Wednesday, 30 December 2015

Brookyln

My Christmas day tradition involves avoiding what my mum watches (Queen’s Speech, Call The Midwife and Downton Abbey) by reading a book. Typically, I sit down and read a comedian’s autobiography (see last week’s blog) but, not having read any fiction in a while, I decided to get my imagination on and read Brooklyn.

I’d been looking forward to reading Brooklyn off the back of Mark Kermode’s movie review.  In his appraisal he praised the film’s subtlety, commenting on how it managed to move the viewer without resorting to an X Factor score. Having missed the film at the picture house, I put the novel on the top of my Christmas wish list. Needless to say I’ve been a good boy this year and the man in the red fulfilled his end of the bargain by delivering me some prize-winning literature.

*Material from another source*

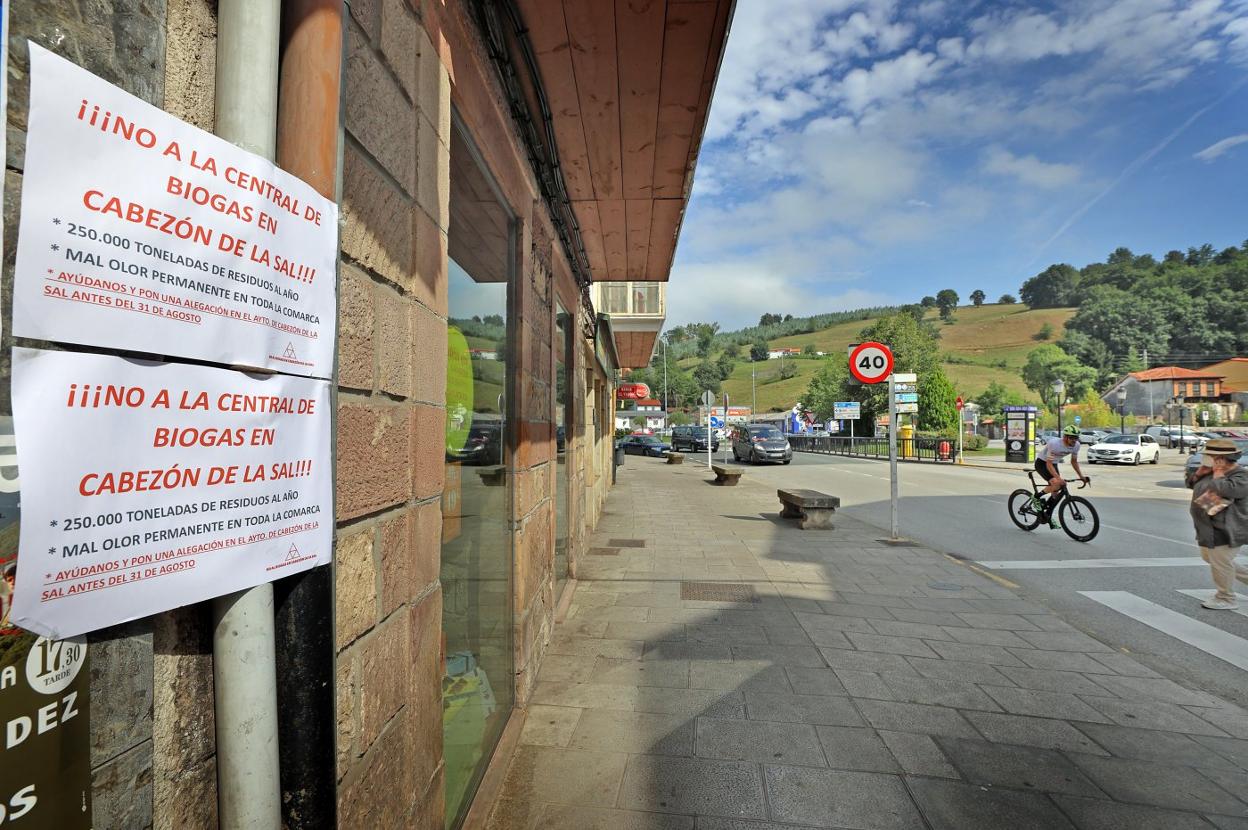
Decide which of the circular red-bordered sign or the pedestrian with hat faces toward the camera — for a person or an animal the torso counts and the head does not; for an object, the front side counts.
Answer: the circular red-bordered sign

The story centres on Eilis Lacey, a young woman unable to find work in 1950s Ireland. She lives at home with her mother and sister, Rose. Brooklyn begins with Eilis admiring Rose from her bedroom window, musing on her sister’s sense of style and independence. Eilis as observer is a motif that runs throughout the novel: unable to shape her own destiny, she is passivity personified. The fact we don’t get frustrated with this wallflower owes much to Toibin’s characterisation.

Eilis is over-submissive to her fate, but her Ireland, we must remember, was a long way off from the Tiger’s roar; the economy was parochial, work was scarce. Therefore, Eilis’ acceptance to give up the home she loves for New York isn’t a show of weakness but a pragmatic solution to prospective unemployment. Moreover, Eilis as 1950’s woman was yet to enjoy the trappings of free love and feminist revolt; consequently, her inability to determine the course of her heart is more society’s failure than hers.


Eilis's small town home of Enniscorthy, Ireland.


What is most beautifully etched in the book is the immigrant experience. In today’s media migrant workers are often cast as villains, threats to the human race in a dystopian movie titled, ‘Invasion of the Job Snatchers.’ Perhaps a truer representation is Toibin’s description of people longing for home. For many of us, homesickness is a temporary state: the holidays will come and we’ll be re-united again. But for victims of poverty and war, returning mightn’t be an option; home may never be reclaimed. The realisation that home is now a foreign concept is poignantly captured by Eilis in Brookyln:

She was nobody here. It was not just that she had no friends and family; it was rather that she was a ghost in this room, in the streets on the way to work, on the shop floor. Nothing meant anything. The rooms in the house on Friary Street belonged to her, she thought; when she moved in them she was really there. In the town, if she walked to the shop or to the Vocational School, the air, the light, the ground, it was all solid and part of her, even if she met no one familiar. Nothing here was part of her. It was false, empty she thought.

Unanchored and adrift, she is a boat against the current, borne back ceaselessly into her past.


Eilis experiences the big city in Brooklyn, New York.


I should hasten to add that the book isn’t an unremitting howl for home. It has wonderful moments of humour too. You’ll struggle not to laugh at shopkeeper Miss Kelly’s less than egalitarian approach to serving customers; more at Eilis’ mother hypocrisy at welcoming visitors into her home then assassinating their characters on them leaving. Further with Eilis meeting two men – one in Brooklyn, one in Ireland – we learn that love is not always all-conquering, that separation can defeat it.


Ultimately, this is a wise, poignant book that makes you appreciate how some people, through character or circumstance, don’t have control over their lives. For those of us who do, we should be thankful and support those who don't.